Unless the position is purely management or "people facing", the individual's skills must be evaluated against the requirements of the job.  How many companies do you (the reader) know that have the ability to do role-based assessments that are comprehensive enough to determine the level of technical fit?  In my experience it is quite rare for finalist candidates to receive a truly comprehensive assessment of the important, job specific skills.  When I see failed hires, many times it was because the person talked a great game but could not perform at the proper level after being hired.

On to the final point.

After about 20 years of experience within information technology, I've become a firm believer that the vast amount of productive work, or the work that is meaningful to the organization, comes from about 15-20% of total IT staff.  To quantify, for every 100 IT workers in your firm, the bulk of the productivity you receive is generated from about 15-20 people.

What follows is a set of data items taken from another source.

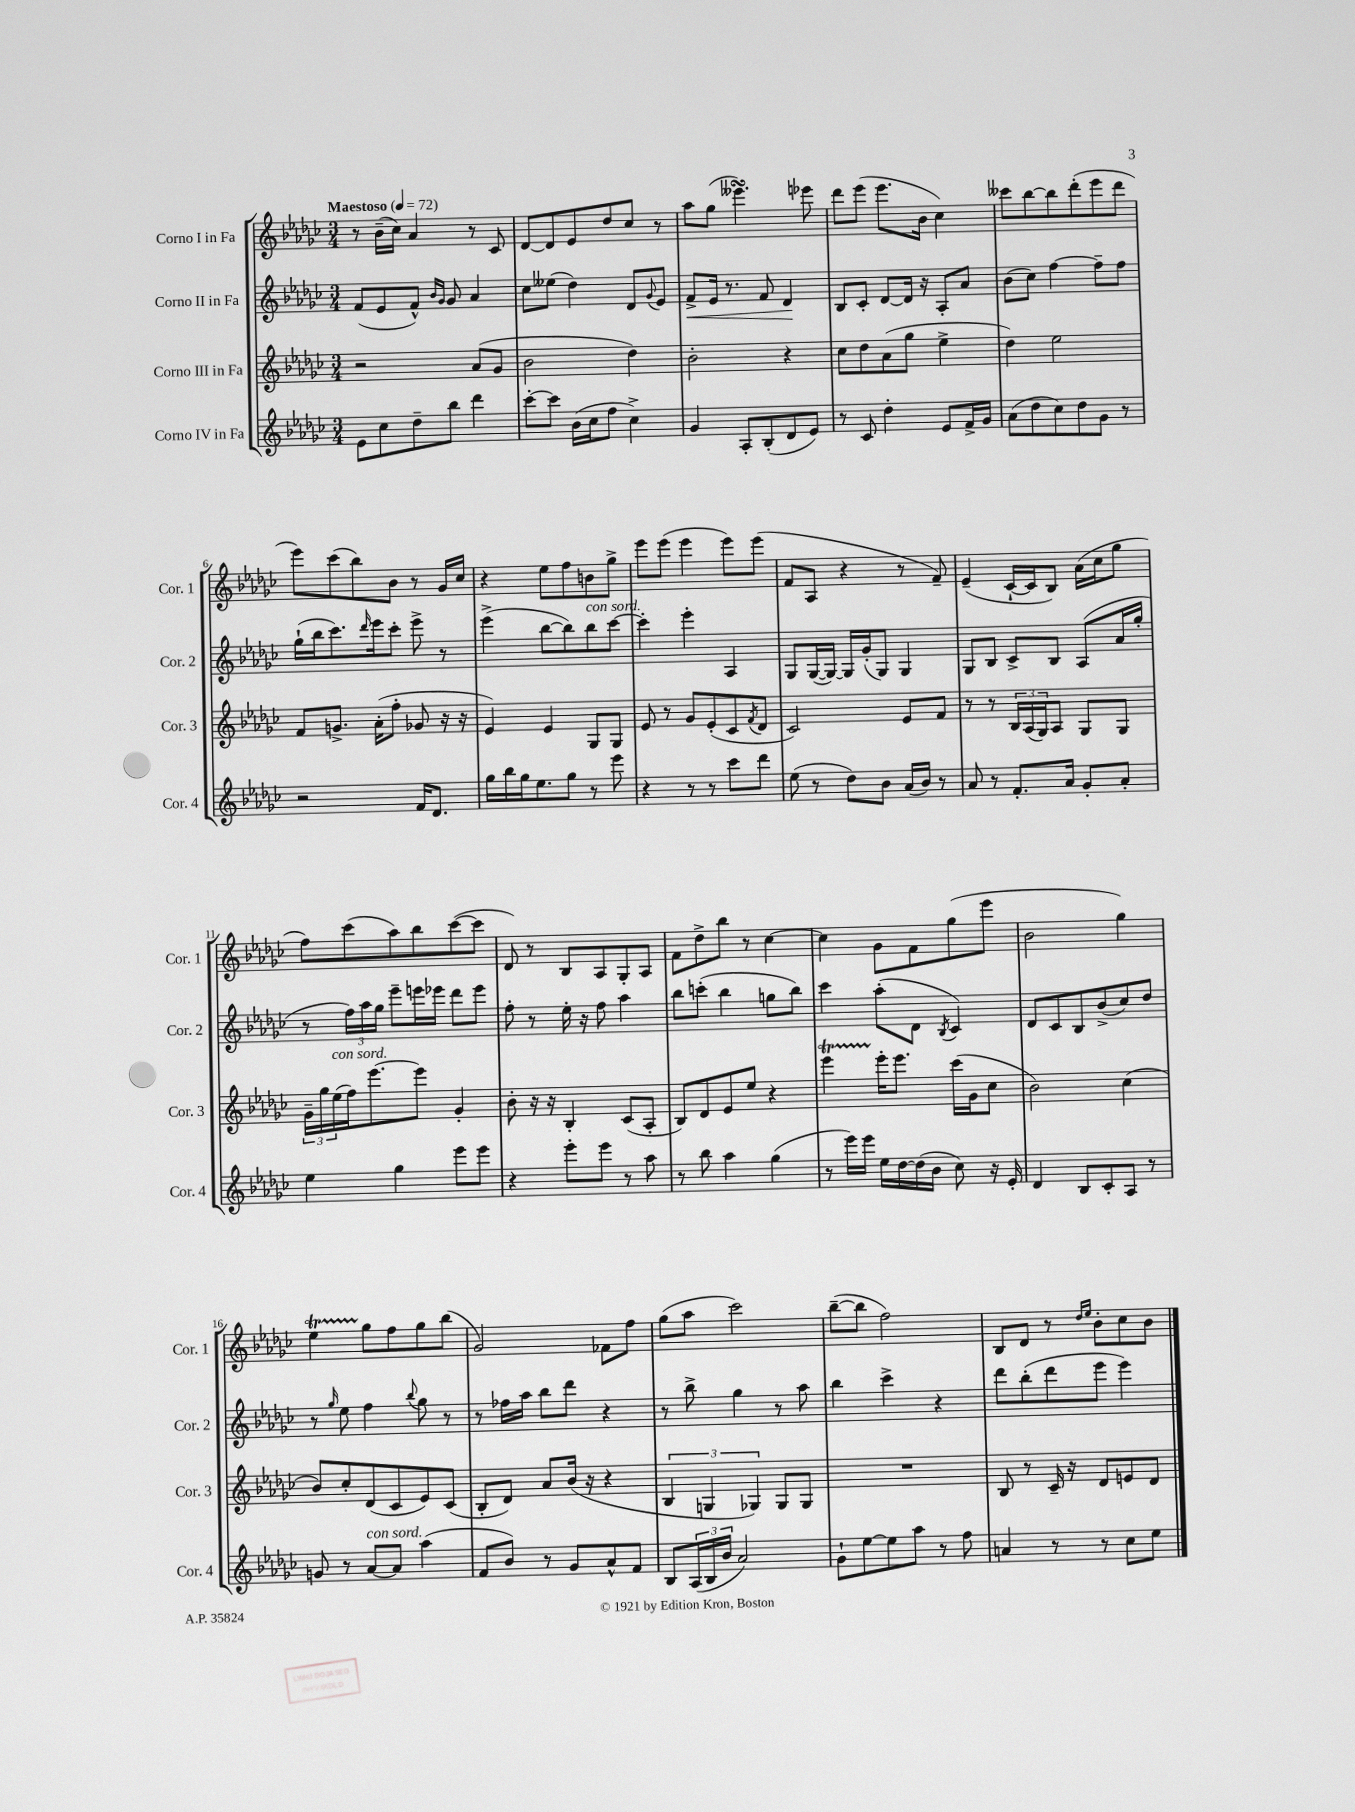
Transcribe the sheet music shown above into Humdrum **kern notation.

**kern	**kern	**kern	**dynam	**kern
*part4	*part3	*part2	*part2	*part1
*staff4	*staff3	*staff2	*staff2	*staff1
*I"Corno IV in Fa	*I"Corno III in Fa	*I"Corno II in Fa	*	*I"Corno I in Fa
*I'Cor. 4	*I'Cor. 3	*I'Cor. 2	*	*I'Cor. 1
*clefG2	*clefG2	*clefG2	*	*clefG2
*k[b-e-a-d-g-c-]	*k[b-e-a-d-g-c-]	*k[b-e-a-d-g-c-]	*	*k[b-e-a-d-g-c-]
*M3/4	*M3/4	*M3/4	*	*M3/4
*MM72	*MM72	*MM72	*	*MM72
=1	=1	=1	=1	=1
!	!	!	!	!LO:TX:a:B:t=Maestoso
8e-\L	2r	(8f/L	.	8r
8cc-\	.	8e-/	.	(16b-~\LL
.	.	.	.	16cc-\JJ)
8dd-~\	.	8f^^/J)	.	4a-/
.	.	16qqb-/LL	.	.
.	.	16qqg-/JJ	.	.
8bb-\J	.	8g-/	.	.
4ddd-\	(8a-/L	4a-/	.	8r
.	8g-/J	.	.	8c-/
=2	=2	=2	=2	=2
[8ccc-'\L	2b-\	8cc-\L	.	[8d-/L
8ccc-\J]	.	(8ee--X\J	.	8d-/]
(16b-\LL	.	4dd-\)	.	8e-/
16cc-\J	.	.	.	.
8ff\J	.	.	.	8dd-/
4cc-^\)	4dd-\)	8d-/L	.	8cc-/J
.	.	8qqg-/	.	.
.	.	8e-/J	.	8r
=3	=3	=3	=3	=3
!	!	!	!LO:HP:b	!
4g-/	2b-'\	8f^/L	<	8aa-\L
.	.	16e-/Jk	.	(8gg-\J
.	.	8.r	.	.
8A-'/L	.	.	.	4.eee--XsSSs\)
(8B-'/	.	8f/	.	.
8d-/	4r	4d-/	.	.
8e-/J)	.	.	.	8eee-X\
.	.	.	[	.
=4	=4	=4	=4	=4
8r	8cc-\L	8B-/L	.	8ddd-\L
8c-/	8dd-\	8c-'/J	.	(8eee-\J
4dd-'\	(8a-\	[8d-/L	.	8.eee-\L
.	8gg-\J	16d-/Jk]	.	.
.	.	16r	.	16b-\Jk
8e-/L	4ee-^\	8A-'/L	.	4cc-\)
16f^/L	.	8a-/J	.	.
16g-/JJ	.	.	.	.
=5	=5	=5	=5	=5
(8a-\L	4dd-\)	(8b-\L	.	8ccc--X\L
8dd-\	.	8cc-\J)	.	[8bb-\
8cc-\)	2ee-\	[4ff\	.	8bb-\]
8dd-\	.	.	.	(8ddd-'\
8g-\J	.	8ff~\L]	.	8eee-\
8r	.	8ff\J	.	8ddd-\J
!!LO:LB:g=z
=6	=6	=6	=6	=6
2r	8f/L	(16gg-`\LL	.	8eee-\L)
.	.	16bb-\J	.	.
.	8.gn^/J	8.ccc-\)	.	(8ccc-\
.	.	.	.	8bb-\)
.	.	16qqddd-/	.	.
.	(16a-'\KL	16eee-\k	.	.
.	8ff'\J	8ccc-'\J	.	8b-\J
16f/KL	8g-X/	8eee-^\	.	8r
8.d-/J	.	.	.	.
.	16r	8r	.	16g-/LL
.	16r	.	.	16cc-/JJ
=7	=7	=7	=7	=7
16gg-\LL	4e-/)	(4eee-^\	.	4r
16bb-\	.	.	.	.
16gg-\J	.	.	.	.
8.ee-\	.	.	.	.
.	4e-/	[8bb-\L	.	8ee-\L
8gg-\J	.	8bb-\])	.	8ff\
!	!	!LO:TX:a:i:t=con sord.	!	!
8r	8G-/L	8bb-\	.	8bn\
8eee-\	8G-/J	[8ccc-\J	.	8gg-^\J
=8	=8	=8	=8	=8
4r	8e-/	4ccc-'\]	.	8eee-\L
.	8r	.	.	(8eee-\J
8r	8g-/L	4eee-'\	.	4eee-\
8r	(8e-'/	.	.	.
8ccc-\L	8c-/	4A-/	.	8eee-\L)
.	8qf/	.	.	.
8ddd-\J	8d-/J	.	.	(8eee-\J
=9	=9	=9	=9	=9
(8ee-\	2c-/)	8G-/L	.	8f/L
8r	.	([16G-/L	.	8A-/J
.	.	16G-/JJ_)	.	.
8dd-\L)	.	16G-/LL]	.	4r
.	.	(16g-'/J	.	.
8b-\J	.	8G-/J)	.	.
(16a-/LL	8e-/L	4G-/	.	8r
16b-/JJ)	.	.	.	.
8r	8f/J	.	.	8f~/)
=10	=10	=10	=10	=10
8a-/	8r	8G-/L	.	(4e-~/
8r	8r	8B-/J	.	.
8.f'/L	24B-/LL	8c-^/L	.	[16c-`/LL
.	(24A-/	.	.	.
.	.	.	.	16c-/J]
.	24G-/J)	.	.	.
.	8A-/J	8B-/J	.	8B-/J)
16a-/Jk	.	.	.	.
8g-'/L	8G-/L	(8A-/L	.	(16a-\LL
.	.	.	.	16cc-\J
8a-'/J	8G-/J	16a-/L	.	8gg-\J
.	.	16gg-'/JJ	.	.
!!LO:LB:g=z
=11	=11	=11	=11	=11
4ee-\	24g-~\LL	8r	.	8ff\L)
.	24gg-\	.	.	.
!	!LO:TX:a:i:t=con sord.	!	!	!
.	(24ee-\	.	.	.
.	16ff\J)	24ff\LL)	.	(8ccc-\
.	.	24aa-\	.	.
.	[8.eee-\	.	.	.
.	.	24gg-\JJ	.	.
4gg-\	.	8eee-~\L	.	8aa-\)
.	8eee-\J]	16eeen\L	.	8bb-\
.	.	16eee-X\JJ	.	.
8eee-\L	4g-'/	8ddd-\L	.	([8ccc-\
8eee-\J	.	8eee-\J	.	8ccc-\J]
=12	=12	=12	=12	=12
4r	8b-'\	8ff'\	.	8d-/)
.	16r	8r	.	8r
.	16r	.	.	.
8eee-'\L	4B-'/	16ee-'\	.	8B-/L
.	.	16r	.	.
8eee-\J	.	8ff\	.	8A-/
8r	(8c-/L	4aa-\	.	8G-'/
8aa-\	8A-'/J	.	.	8A-/J
=13	=13	=13	=13	=13
8r	8B-/L)	8bb-\L	.	8f\L
8bb-\	8d-/	(8cccn'\J	.	8dd-^\
4aa-\	8e-/	4bb-\	.	8bb-\J
.	8ee-/J	.	.	8r
(4gg-\	4r	8ggn\L	.	[4cc-\
.	.	8bb-\J)	.	.
=14	=14	=14	=14	=14
8r	4eee-T\	4ccc-\	.	4cc-\]
16eee-\LL)	.	.	.	.
16eee-\JJ	.	.	.	.
16ee-\LL	16eee-'\KL	(8aa-'\L	.	8g-\L
[16dd-\	8.eee-\J	.	.	.
(16dd-\]	.	8d-\J	.	8f\
16b-\JJ	.	.	.	.
.	.	8qB-/	.	.
8cc-\)	(16ccc-\LL	4c-/)	.	(8gg-\
.	16g-\J	.	.	.
16r	8cc-\J	.	.	8eee-\J
16e-'/	.	.	.	.
=15	=15	=15	=15	=15
4d-/	2b-\)	8d-/L	.	2b-\
.	.	8c-/	.	.
8B-/L	.	8B-/	.	.
8c-'/	.	(8b-^/	.	.
8A-/J	(4cc-\	8cc-/)	.	4gg-\)
8r	.	8dd-/J	.	.
!!LO:LB:g=z
=16	=16	=16	=16	=16
8gn/	8b-/L)	8r	.	4ee-T\
.	.	16qqgg-/	.	.
8r	8cc-'/	8ee-\	.	.
!LO:TX:a:i:t=con sord.	!	!	!	!
[8a-/L	(8d-/	4ff\	.	8gg-\L
8a-/J]	8c-/	.	.	8ff\
.	.	8qqbb-/	.	.
(4aa-\	8e-/)	8gg-\	.	8gg-\
.	(8c-/J	8r	.	(8bb-\J
=17	=17	=17	=17	=17
8f/L	8B-'/L	8r	.	2g-/)
8b-/J)	8d-/J)	16ff-X\LL	.	.
.	.	16aa-\JJ	.	.
8r	8a-/L	8bb-\L	.	.
8g-/L	(16b-/Jk	8ddd-\J	.	.
.	16r	.	.	.
8a-^^/	4r	4r	.	8f-X\L
8f/J	.	.	.	8ff\J
=18	=18	=18	=18	=18
8B-/L	6B-/	8r	.	(8gg-\L
(24A-/L	.	8bb-^\	.	8aa-\J
24B-/	6Gn/	.	.	.
24b-/JJ	.	.	.	.
2a-/)	.	4gg-\	.	2ccc-\)
.	6G-X/)	.	.	.
.	8G-/L	8r	.	.
.	8G-/J	8aa-\	.	.
=19	=19	=19	=19	=19
8g-`\L	2.r	4bb-\	.	([8bb-~\L
[8ee-\	.	.	.	8bb-\J]
8ee-\]	.	4ccc-^\	.	2ff\)
8aa-\J	.	.	.	.
8r	.	4r	.	.
8ff\	.	.	.	.
=20	=20	=20	=20	=20
4an/	8B-/	8ddd-\L	.	8B-/L
.	8r	(8bb-'\	.	8d-/J
8r	16c-~/	8ddd-\	.	8r
.	16r	.	.	.
.	.	.	.	16qqdd-/LL
.	.	.	.	16qqee-/JJ
8r	8d-/L	8eee-\J	.	8b-'\L
8cc-\L	8en/	4eee-\)	.	8cc-\
8ee-\J	8d-/J	.	.	8b-\J
==	==	==	==	==
*-	*-	*-	*-	*-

There is nothing wrong with having average employees.  They are the individuals that (mostly) do the work which is required to keep operations running.  However, these are not the people who can innovate or further increase the value of IT in a way that makes a company more profitable.  Some managers try to compensate, when they don't have top performers, by hiring a lot more average player.  That never, ever works.  The lifeblood of an excellent IT organization is the group of top performers.  They are the "go-to" resources whenever a problem is not routine or average.  If you have them, great, but if you don't it's likely your firm employs a large number of contractors.

Think about what I'm saying in terms of this graph.  Most of the IT resources you have/hire (without utilizing the principles outlined in "The Talent Triangle") will be average.  Yet in order to have IT services that are valuable to the company today and tomorrow, you need those 15% on the right end of the curve.

The problem with getting that elusive 15% to come to your company is several fold.  First, they are going to be quite expensive.  Then, because they are so talented it's likely that the companies that they are servicing are not going to make it easy for you to lure them away.  Many of these superstars already recognize what they are worth and have gone into consulting.  After all, why work for $100,000/year when you can consult, on your own terms, and make 2x-5x that amount?

IT talent is always available, just not the kind that you really want.  One of the traps companies fall into most often, especially when they already have these excellent resources on staff, is that they are easy to find on the open market.  Of course this leads to a belief that there is no need to take special steps to ensure that the great IT talent already in-house requires no special treatment.  After all, if that talent was to leave it could be quickly and easily replaced.  SO MANY companies only learn after the fact how wrong these beliefs turn out to be.

The best cure for regret is to understand how to avoid it in the first place.